Quanto al primo, il nuovo Decreto Semplificazioni prevede la facoltà per le stazioni appaltanti di procedere, per gli investimenti pubblici finanziati con le risorse del PNRR e per i programmi cofinanziati dai fondi strutturali dell’Unione Europea, all’affidamento congiunto di progettazione ed esecuzione dei lavori sulla base del progetto di fattibilità tecnica ed economica di cui all’art. 23, comma 5 del Codice dei Contratti Pubblici, in deroga, quindi, al codice dei contratti pubblici, che stabilisce il generale divieto di affidare congiuntamente la progettazione e l’esecuzione dell’opera.

La modifica, chiaramente, deve essere riguardata dalla prospettiva, comune a tutte le disposizioni introdotte con il decreto, di velocizzare le tempistiche di realizzazione degli interventi previsti dal PNRR, giacché l’affidamento congiunto di progettazione ed esecuzione consente l’ottimizzazione dei tempi di realizzazione degli interventi. L’altra faccia della medaglia, che ha destato le critiche dei primi commentatori, è il venir meno della separazione dei ruoli fra progettista e costruttore, che il generale divieto previsto ordinariamente dal codice dei contratti prevede a garanzia della qualità dei lavori.

Quanto al subappalto, invece, il nuovo decreto semplificazioni distingue due tempi di applicazione delle modifiche:

–           fino al 31 ottobre 2021 trova applicazione il limite del 50 % dei lavori subappaltabili. Fino a quella data, quindi, la soglia di subappalto passa dall’attuale 40% al 50%. Nel corso del primo periodo di applicazione è vietata l’integrale cessione del contratto e l’affidamento a terzi dell’intera esecuzione delle prestazioni, nonché l’esecuzione prevalente delle lavorazioni ad alta intensità di manodopera.

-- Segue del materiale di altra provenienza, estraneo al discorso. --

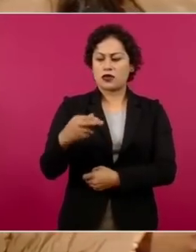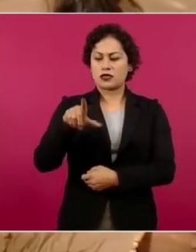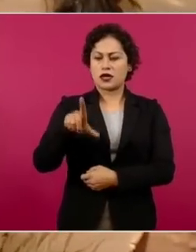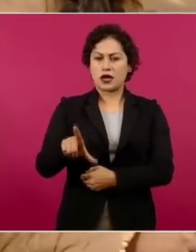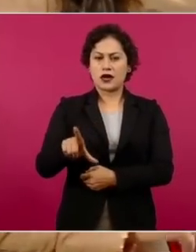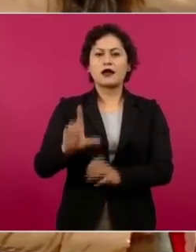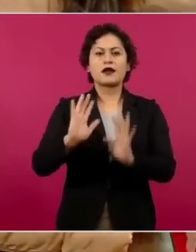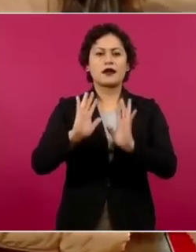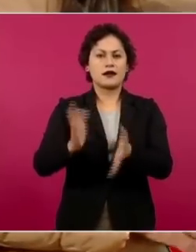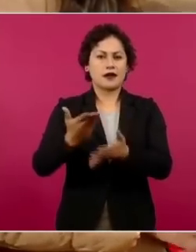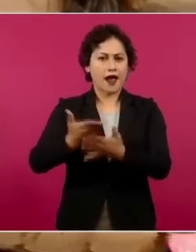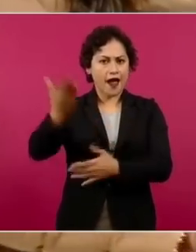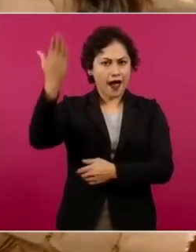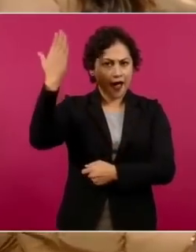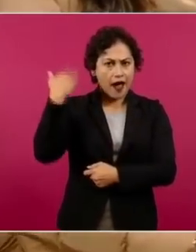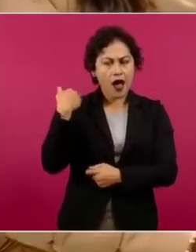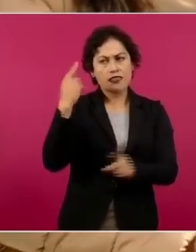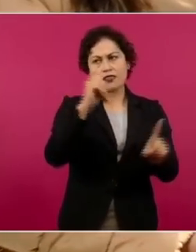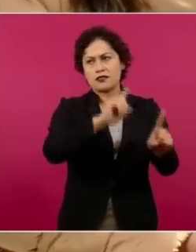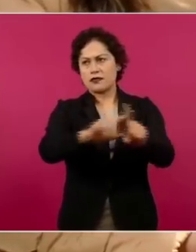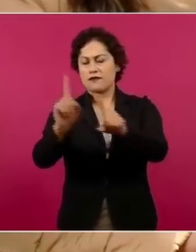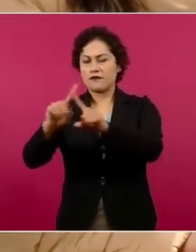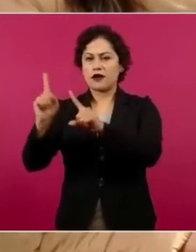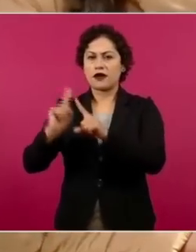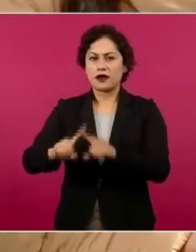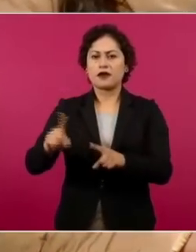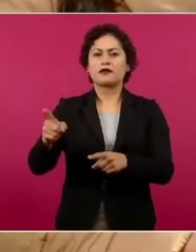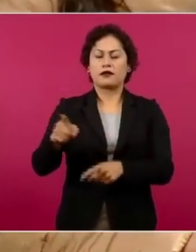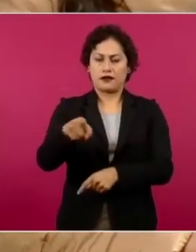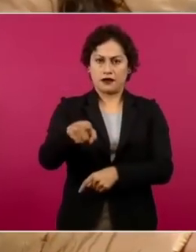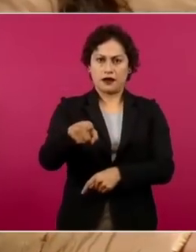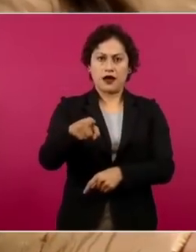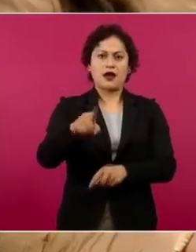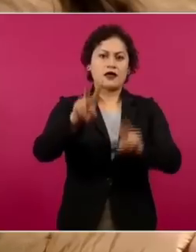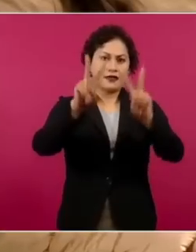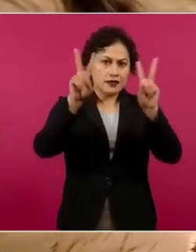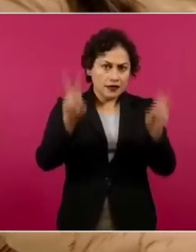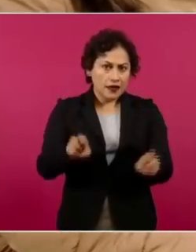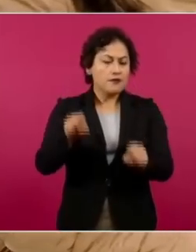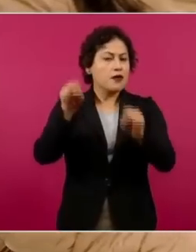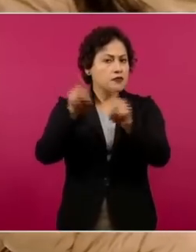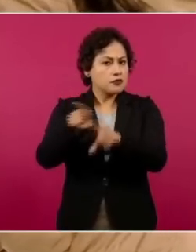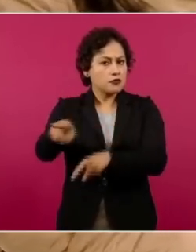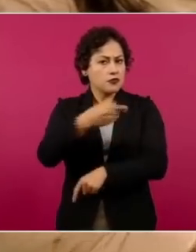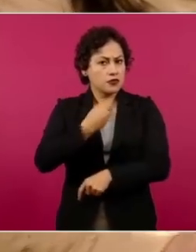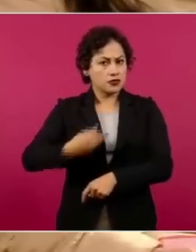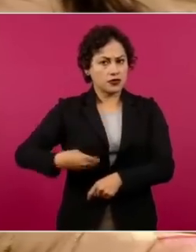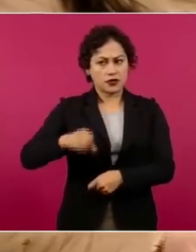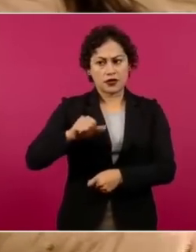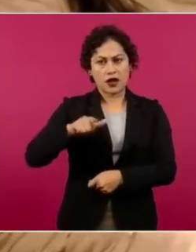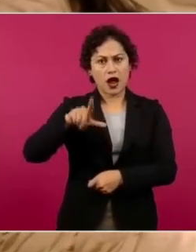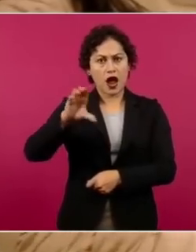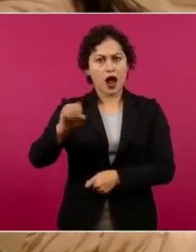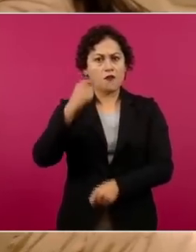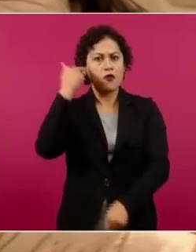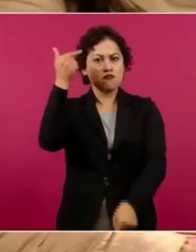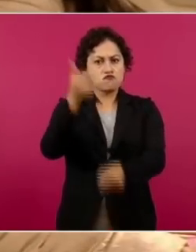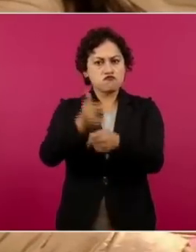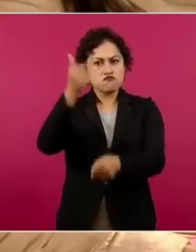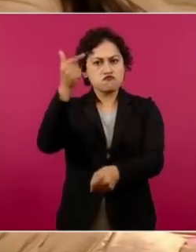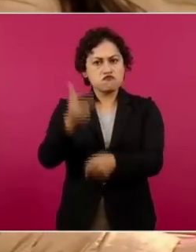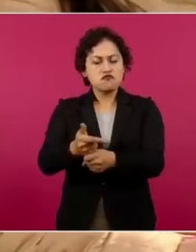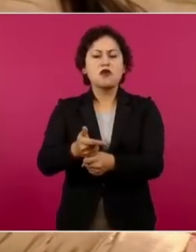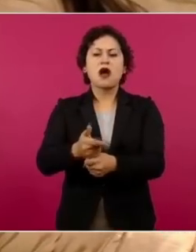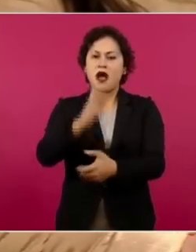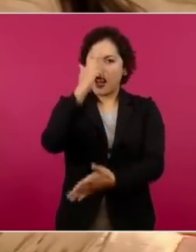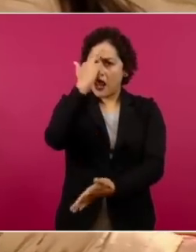señalada en múltiples ocasiones por el presidente Andrés Manuel López Obrador por actos ilegales en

Al di là di questo, è necessario che il subappaltatore garantisca gli standard qualitativi previsti nel contratto di appalto e che riconosca ai lavoratori un trattamento economico e normativo non inferiore a quello che avrebbe garantito il contraente principale;

–           dal 1° novembre 2021 viene meno ogni limite quantitativo al subappalto e spetta alla singola stazione appaltante, sentita la Prefettura, stabilire quali lavorazioni possano essere affidate in subappalto in ragione dei concreti rischi, per la singola commessa, di infiltrazioni criminali. Sulla base di questo meccanismo, sarà possibile affidare in subappalto esclusivamente le prestazioni espressamente individuate dall’Amministrazione ed è prevista la responsabilità solidale verso la stazione appaltante del contraente principale e del subappaltatore.

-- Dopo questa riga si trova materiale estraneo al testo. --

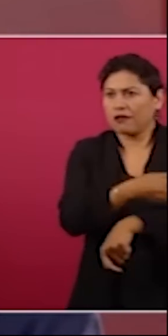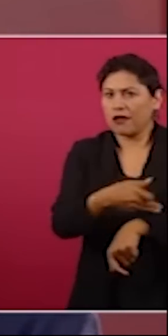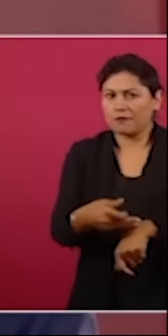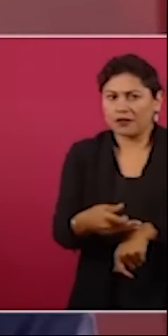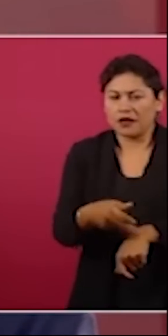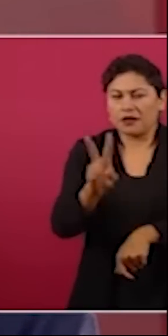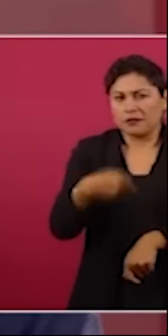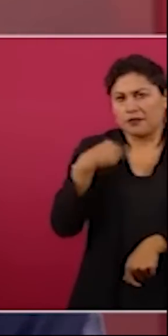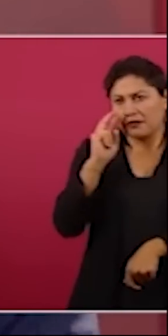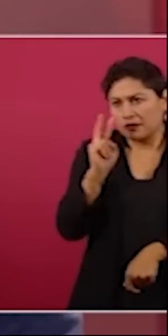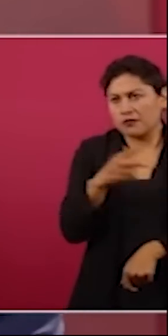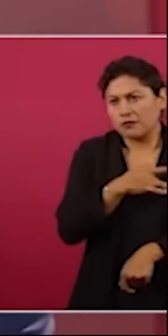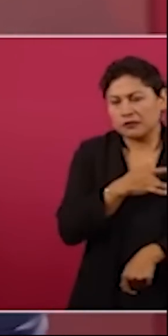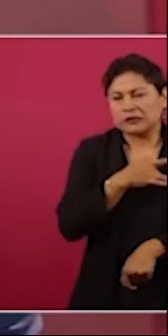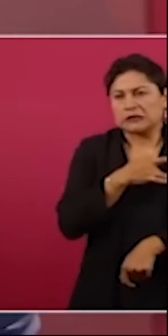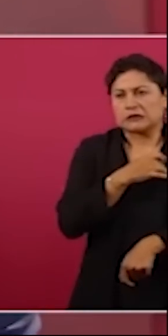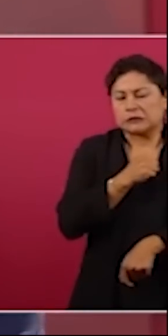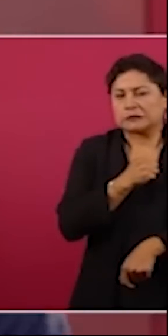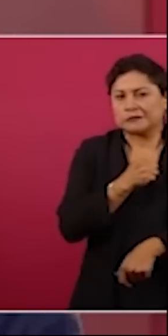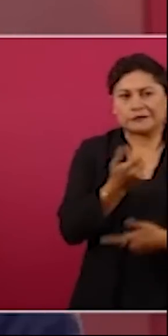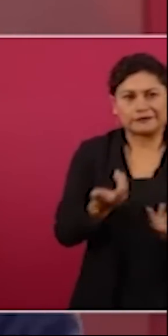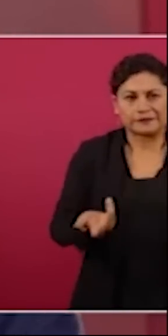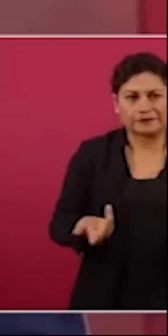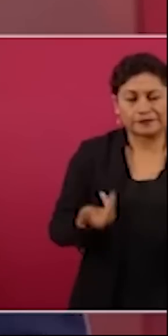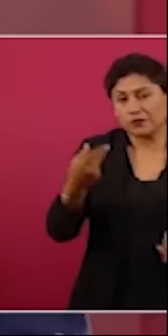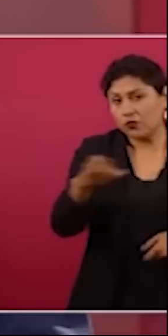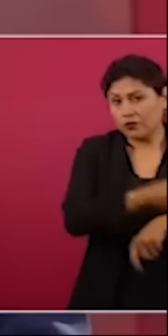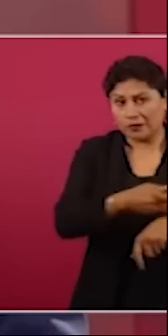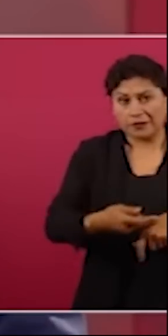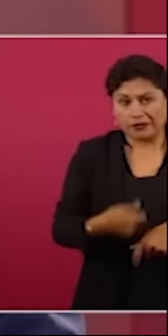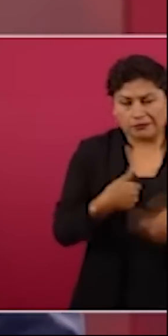me da sentimientos la situación de los familiares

La scelta del legislatore di eliminare ogni limite quantitativo al subappalto a partire dal 1° novembre 2021, evidentemente, più che dalla necessità di realizzare per tempo e correttamente gli interventi previsti nel PNRR, risente della procedura di infrazione n. 20218/2273 avviata dalla Commissione Europea nei confronti dell’Italia per la “mancata conformità del quadro giuridico alla direttive del 2014 in materia di contratti pubblici” e della giurisprudenza della Corte di Giustizia (cfr. della V sezione, C-63/18 del 26 novembre 2019), secondo cui la lotta alla criminalità organizzata – tradizionalmente alla base della previsione di limiti quantitativi di prestazioni subappaltabili – non è in grado di giustificare una limitazione sproporzionata del ricorso al subappalto, giacché per raggiungere l’obiettivo preteso sono previsti (e possono essere previsti) altri meccanismi e presidi normativi. Al netto di questo e della reale ratio dell’introduzione dell’intervento, sta di certo che sull’argomento regna al momento grave insicurezza e confusione. Da un lato, infatti, vi è l’ANAC (con il Comunicato del Presidente del 23 ottobre 2019 e con l’atto di segnalazione del 13 novembre 2019, n. 8), ha sollecitato l’esecutivo ad intervenire per allineare la disciplina interna alle indicazioni provenienti dalla Corte di Giustizia; dall’altro lato, restano le pronunce altalenanti del giudice nazionale (cfr. da ultimo la sentenza del 31 maggio 2021, n. 4150, con cui il Consiglio di Stato è tornato ad evidenziare il contrasto tra la disposizione interna ed il pertinente quadro normativo europeo), che rendono difficilmente decifrabile l’istituto in argomento.